Passage à examiner:
******************************
Séménov prend le maquis en Mandchourie avec une partie de ses cosaques.
Ungern le suit comme chef d'état-major. La grande aventure commence.
Raids sur Mandchouria d'où sont chassés les bolchéviks, coup de main sur
Karinskaïa, création du « gouvernement provisoire de Transbaïkalie » à
Tchita. Soutien discret mais très efficace des Japonais, nous avons déjà
raconté cela.
Division de cavalerie asiatique et Grande Mongolie
Le 28 février 1919, Ungern participe à une conférence entre les atamans
cosaques, les Japonais, des autonomistes bouriates et des nationalistes
mongols. Dans les fumées de la vodka, l'idée est lancée de créer une
Grande Mongolie, du lac Baïkal au Tibet. S'intéressant à cette idée qui
pouvait permettre de contrer l'influence chinoise, les Japonais vont lui
apporter leur soutien. Un illustre bouddha de Mongolie inférieure est
mis à la tête de l'État en création et Ungern est nommé chef de la
« Division de cavalerie asiatique ».
******************************
Documents fournis:

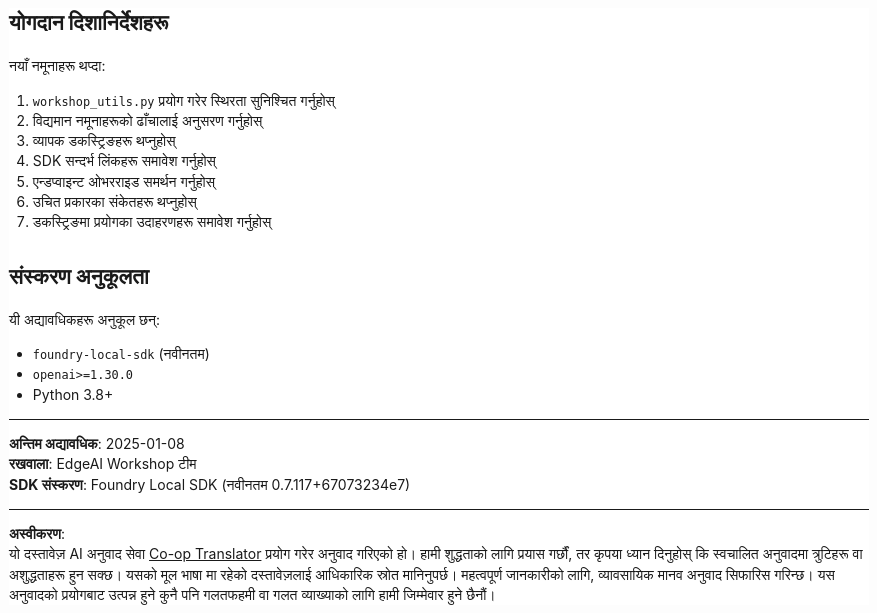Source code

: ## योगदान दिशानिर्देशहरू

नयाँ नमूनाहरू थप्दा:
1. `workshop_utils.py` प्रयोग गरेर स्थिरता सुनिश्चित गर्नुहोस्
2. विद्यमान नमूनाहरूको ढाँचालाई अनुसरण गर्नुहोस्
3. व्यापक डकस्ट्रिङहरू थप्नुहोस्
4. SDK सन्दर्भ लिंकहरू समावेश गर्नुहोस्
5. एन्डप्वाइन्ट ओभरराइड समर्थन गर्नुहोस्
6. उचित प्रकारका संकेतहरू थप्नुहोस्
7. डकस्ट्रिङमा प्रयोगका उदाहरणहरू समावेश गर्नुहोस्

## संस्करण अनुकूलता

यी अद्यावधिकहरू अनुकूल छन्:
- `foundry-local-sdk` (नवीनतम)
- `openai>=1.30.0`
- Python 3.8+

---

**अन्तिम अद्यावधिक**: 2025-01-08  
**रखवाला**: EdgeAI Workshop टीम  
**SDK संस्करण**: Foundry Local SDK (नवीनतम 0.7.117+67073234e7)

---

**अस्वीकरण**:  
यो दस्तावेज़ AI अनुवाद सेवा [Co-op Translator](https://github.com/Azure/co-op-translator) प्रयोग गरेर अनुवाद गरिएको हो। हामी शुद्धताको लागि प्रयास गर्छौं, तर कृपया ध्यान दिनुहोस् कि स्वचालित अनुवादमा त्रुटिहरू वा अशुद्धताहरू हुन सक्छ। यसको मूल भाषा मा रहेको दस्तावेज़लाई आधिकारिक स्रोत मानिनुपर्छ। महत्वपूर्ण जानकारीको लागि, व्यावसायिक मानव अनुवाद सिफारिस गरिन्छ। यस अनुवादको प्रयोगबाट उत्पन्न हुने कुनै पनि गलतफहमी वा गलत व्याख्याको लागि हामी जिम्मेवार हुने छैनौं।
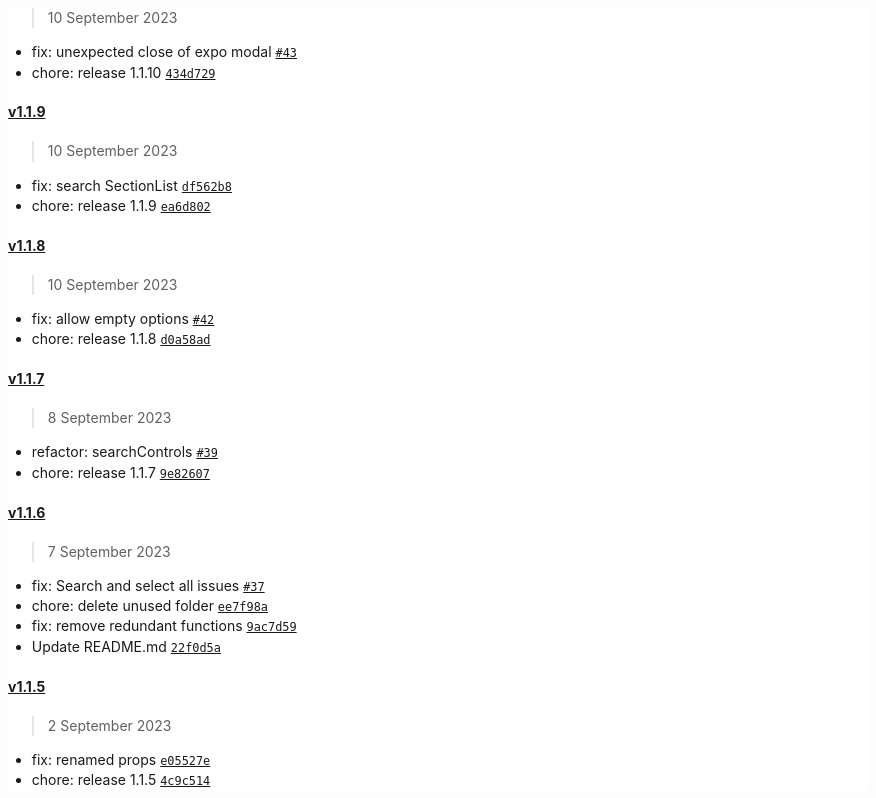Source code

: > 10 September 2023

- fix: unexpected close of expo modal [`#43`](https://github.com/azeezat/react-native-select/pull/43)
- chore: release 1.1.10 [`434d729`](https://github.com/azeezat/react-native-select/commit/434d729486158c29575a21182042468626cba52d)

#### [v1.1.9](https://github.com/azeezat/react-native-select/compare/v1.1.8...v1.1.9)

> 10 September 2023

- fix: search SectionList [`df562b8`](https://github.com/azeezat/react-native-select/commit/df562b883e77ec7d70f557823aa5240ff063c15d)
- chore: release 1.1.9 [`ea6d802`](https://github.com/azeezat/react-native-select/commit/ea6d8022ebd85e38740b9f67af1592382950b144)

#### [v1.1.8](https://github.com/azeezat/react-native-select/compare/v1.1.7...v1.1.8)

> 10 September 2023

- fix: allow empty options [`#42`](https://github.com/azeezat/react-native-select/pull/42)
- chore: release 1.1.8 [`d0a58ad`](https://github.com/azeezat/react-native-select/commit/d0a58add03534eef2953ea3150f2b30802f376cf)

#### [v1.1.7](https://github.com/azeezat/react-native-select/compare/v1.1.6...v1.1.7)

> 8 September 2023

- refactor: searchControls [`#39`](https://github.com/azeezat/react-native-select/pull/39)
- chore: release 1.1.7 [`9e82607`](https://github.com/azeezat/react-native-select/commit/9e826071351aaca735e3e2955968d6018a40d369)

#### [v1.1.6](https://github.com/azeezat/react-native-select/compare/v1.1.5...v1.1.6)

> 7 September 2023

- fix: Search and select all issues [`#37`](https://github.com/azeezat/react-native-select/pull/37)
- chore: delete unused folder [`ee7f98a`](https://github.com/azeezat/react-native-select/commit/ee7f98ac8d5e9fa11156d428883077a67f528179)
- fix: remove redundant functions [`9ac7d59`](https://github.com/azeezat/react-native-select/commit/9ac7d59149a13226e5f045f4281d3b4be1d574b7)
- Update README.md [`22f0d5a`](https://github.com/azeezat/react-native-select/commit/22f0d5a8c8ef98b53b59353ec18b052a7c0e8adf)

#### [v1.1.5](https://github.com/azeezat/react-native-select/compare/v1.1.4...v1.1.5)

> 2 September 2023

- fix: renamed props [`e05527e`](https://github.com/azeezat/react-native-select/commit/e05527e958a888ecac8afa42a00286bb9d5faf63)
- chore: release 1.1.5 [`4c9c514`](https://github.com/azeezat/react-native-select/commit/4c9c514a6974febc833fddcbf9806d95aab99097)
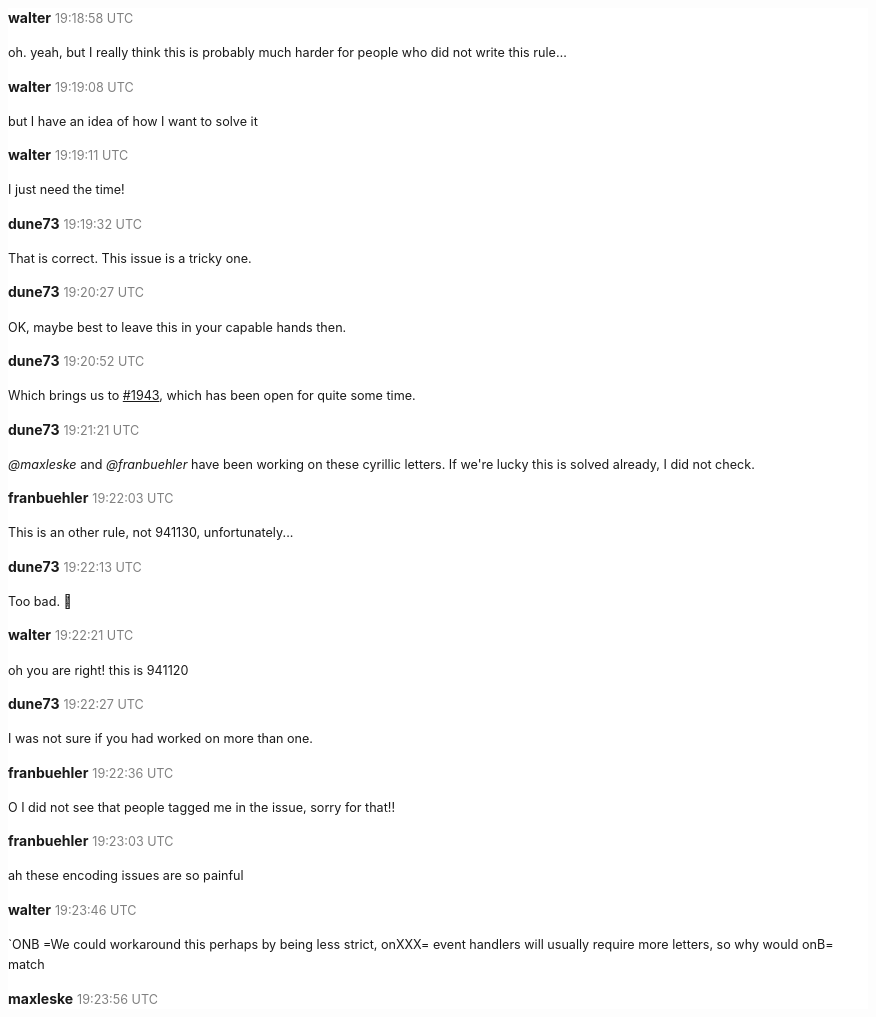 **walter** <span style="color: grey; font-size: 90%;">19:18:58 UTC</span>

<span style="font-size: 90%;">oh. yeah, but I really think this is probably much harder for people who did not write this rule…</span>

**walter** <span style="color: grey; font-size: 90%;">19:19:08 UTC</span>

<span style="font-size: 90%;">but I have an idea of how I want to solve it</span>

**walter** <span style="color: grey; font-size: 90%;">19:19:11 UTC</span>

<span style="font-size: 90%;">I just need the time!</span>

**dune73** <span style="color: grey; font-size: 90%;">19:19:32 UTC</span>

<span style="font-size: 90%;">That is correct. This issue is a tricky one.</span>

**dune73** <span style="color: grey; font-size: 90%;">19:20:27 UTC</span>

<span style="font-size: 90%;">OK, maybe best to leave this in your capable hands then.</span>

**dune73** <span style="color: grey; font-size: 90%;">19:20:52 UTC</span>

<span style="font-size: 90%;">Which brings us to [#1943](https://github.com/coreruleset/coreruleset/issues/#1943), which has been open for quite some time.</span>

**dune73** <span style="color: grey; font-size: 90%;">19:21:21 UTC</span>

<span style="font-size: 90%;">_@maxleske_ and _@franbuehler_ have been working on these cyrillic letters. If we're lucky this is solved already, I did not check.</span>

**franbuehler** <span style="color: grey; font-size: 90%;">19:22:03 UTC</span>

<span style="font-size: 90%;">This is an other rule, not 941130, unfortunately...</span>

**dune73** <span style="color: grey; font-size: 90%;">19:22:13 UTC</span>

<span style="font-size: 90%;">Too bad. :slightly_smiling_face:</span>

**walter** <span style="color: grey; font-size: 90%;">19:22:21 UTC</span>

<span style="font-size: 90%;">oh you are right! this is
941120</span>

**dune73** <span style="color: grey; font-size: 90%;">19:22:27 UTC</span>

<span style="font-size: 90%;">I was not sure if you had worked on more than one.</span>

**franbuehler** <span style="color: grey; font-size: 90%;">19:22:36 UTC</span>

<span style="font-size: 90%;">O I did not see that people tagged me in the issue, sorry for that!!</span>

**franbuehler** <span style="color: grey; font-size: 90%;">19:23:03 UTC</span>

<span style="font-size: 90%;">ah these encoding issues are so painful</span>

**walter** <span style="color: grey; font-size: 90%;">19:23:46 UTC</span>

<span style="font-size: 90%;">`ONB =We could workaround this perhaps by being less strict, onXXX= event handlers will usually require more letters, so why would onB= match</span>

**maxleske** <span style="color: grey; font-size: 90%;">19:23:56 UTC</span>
******************************
Consigne:
Imprimez, s'il vous plaît, sans aucune modification le passage de l'extrait sur Ungern qui va de « Séménov prend le » jusqu'à « raconté cela. ».

Exercice réalisé:
Séménov prend le maquis en Mandchourie avec une partie de ses cosaques.
Ungern le suit comme chef d'état-major. La grande aventure commence.
Raids sur Mandchouria d'où sont chassés les bolchéviks, coup de main sur
Karinskaïa, création du « gouvernement provisoire de Transbaïkalie » à
Tchita. Soutien discret mais très efficace des Japonais, nous avons déjà
raconté cela.